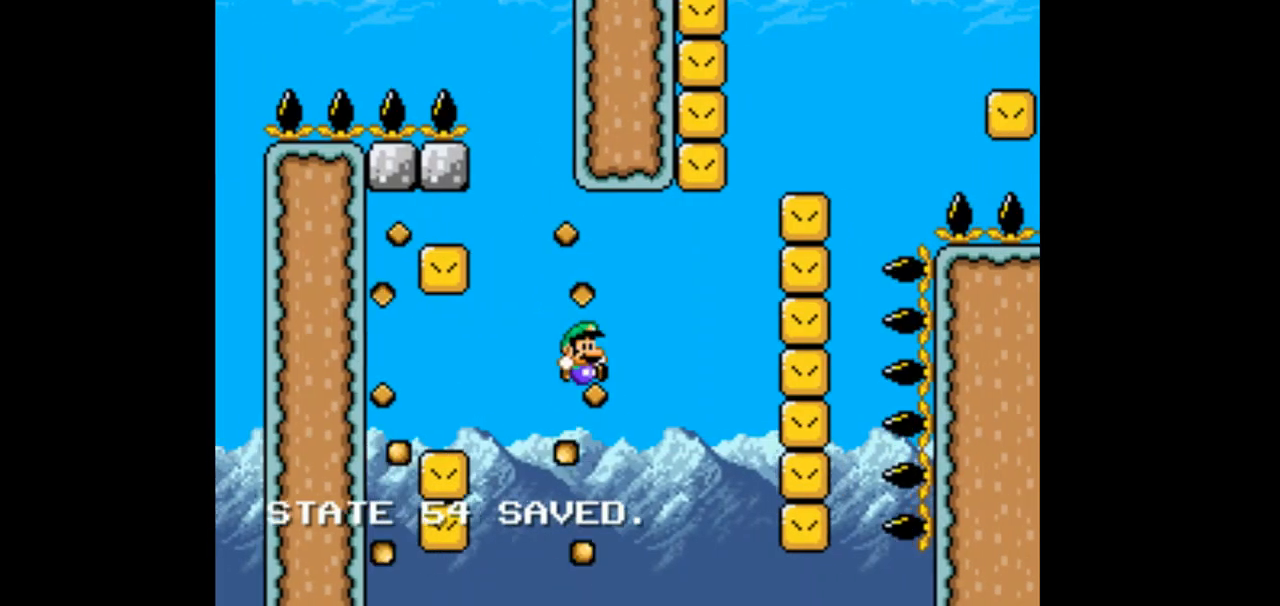
{"dt_ms": 500, "buttons": [], "events": []}
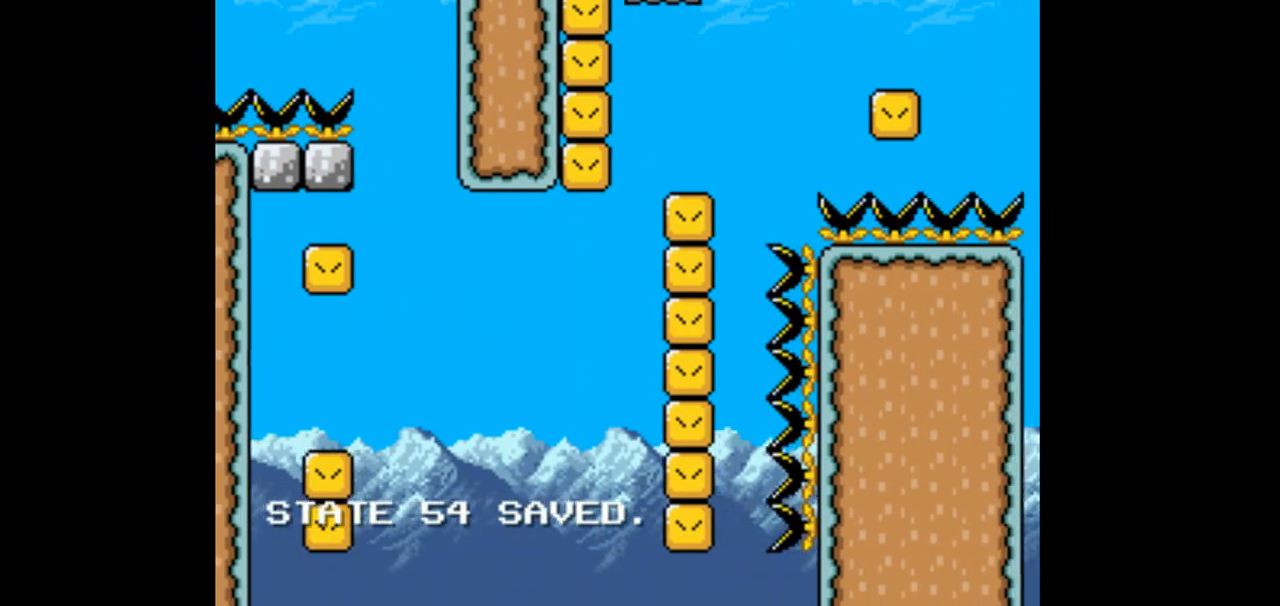
{"dt_ms": 500, "buttons": [], "events": []}
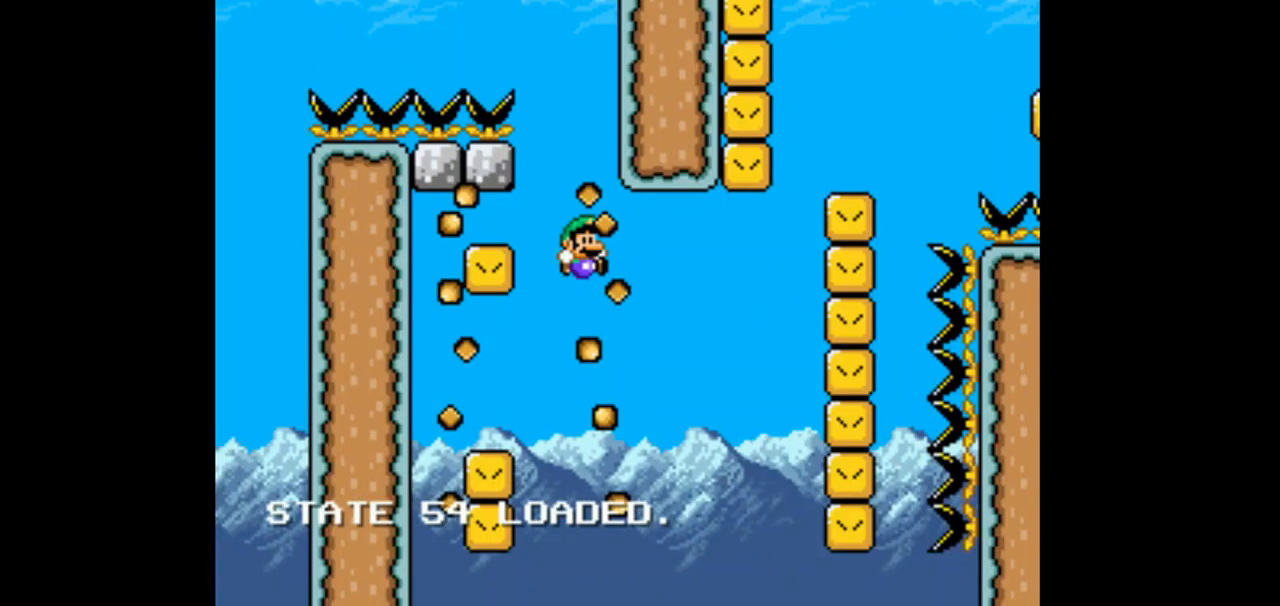
{"dt_ms": 500, "buttons": ["B", "Y", "DPAD_RIGHT"], "events": [[167, "B", "down"], [167, "DPAD_RIGHT", "down"], [167, "Y", "down"]]}
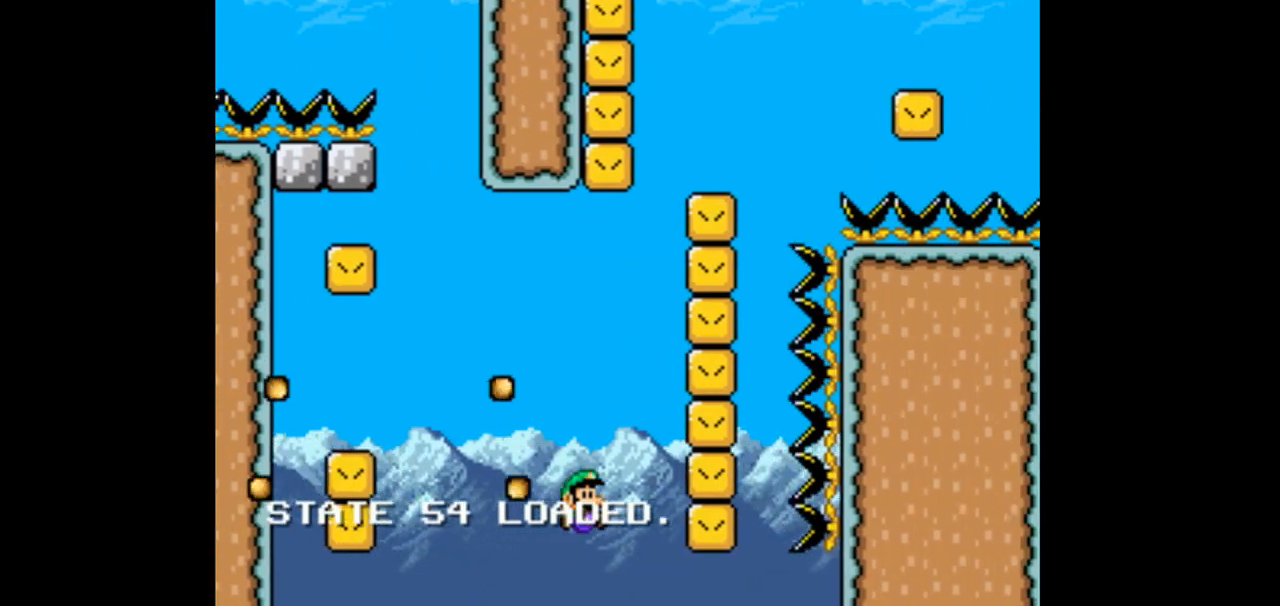
{"dt_ms": 500, "buttons": ["B", "Y", "DPAD_RIGHT"], "events": [[167, "B", "up"], [167, "DPAD_RIGHT", "up"], [167, "Y", "up"], [333, "B", "down"], [333, "DPAD_RIGHT", "down"], [333, "Y", "down"]]}
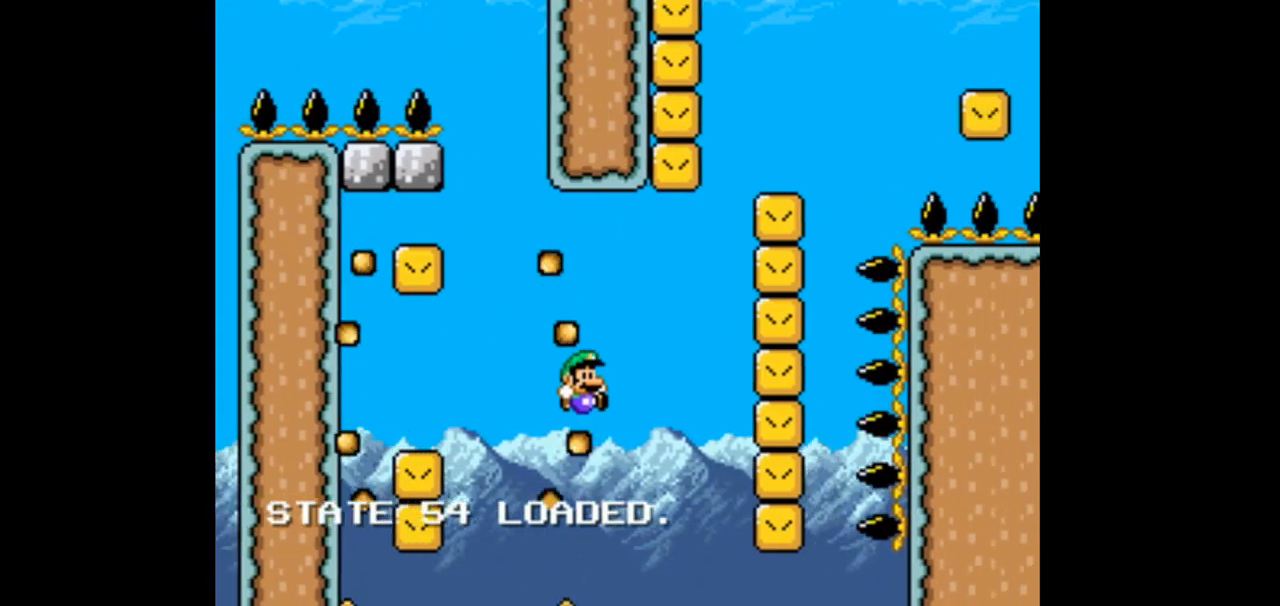
{"dt_ms": 500, "buttons": [], "events": [[133, "B", "up"], [133, "DPAD_RIGHT", "up"], [133, "Y", "up"], [267, "B", "down"], [267, "DPAD_RIGHT", "down"], [267, "Y", "down"], [367, "B", "up"], [367, "DPAD_RIGHT", "up"], [367, "Y", "up"]]}
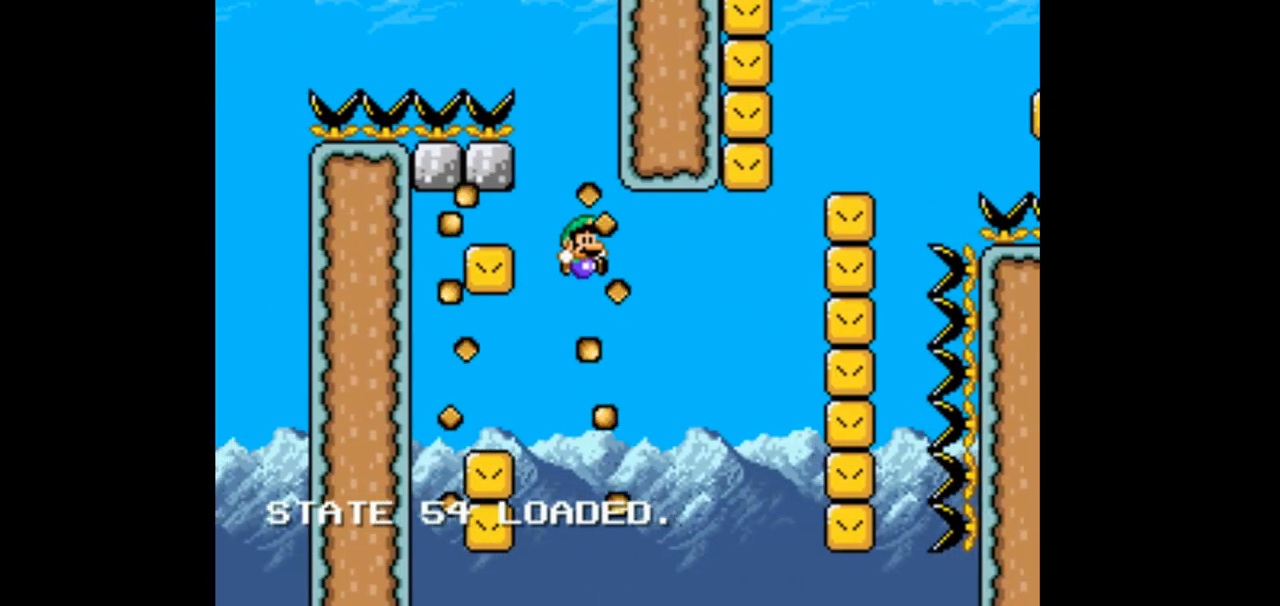
{"dt_ms": 500, "buttons": [], "events": [[200, "B", "down"], [200, "Y", "down"], [267, "B", "up"], [267, "Y", "up"]]}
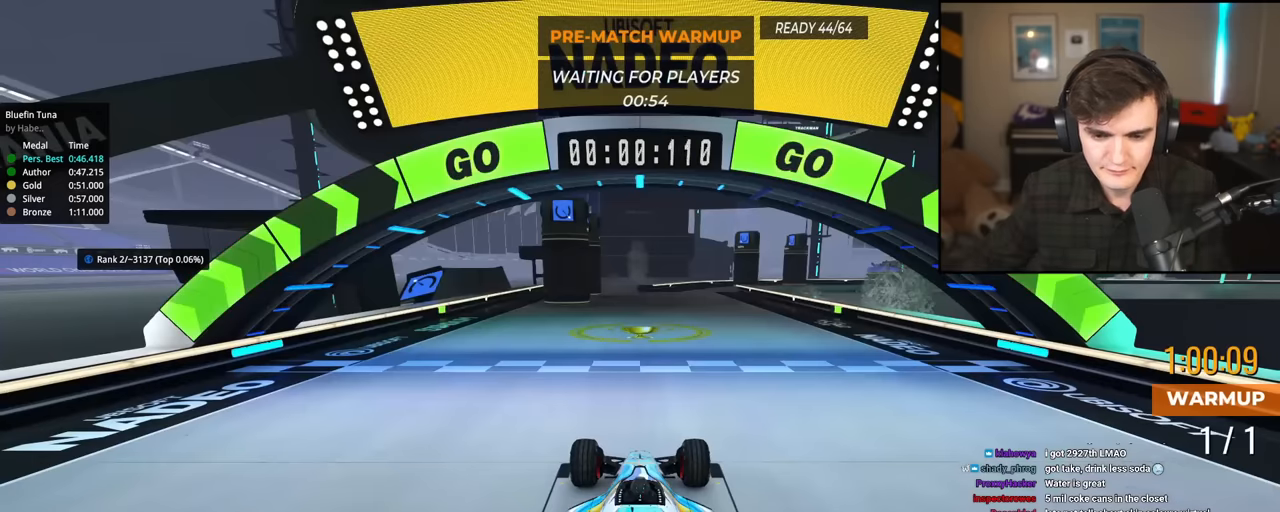
Gameplay with keyboard; each line is a JSON object with the keys held at the frame after it. "events" lists presses ("down") and releases ("up") of "brake", "down", "left", "right" and "up" between this image and that frame as [ms after this image, input, new state], when the widget could be followed in between. No other keys are recorded. Mouse input is not recorded. Key names are as the overlay labels them; some are game actions (e.g. jump) rather than physical keys.
{"keys": ["up"], "events": [[67, "up", "down"]]}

----------

Work to complete:
A single figure is the whole answer: the number of lines in the material above where the string "buttons" occurs.

Exercise result:
6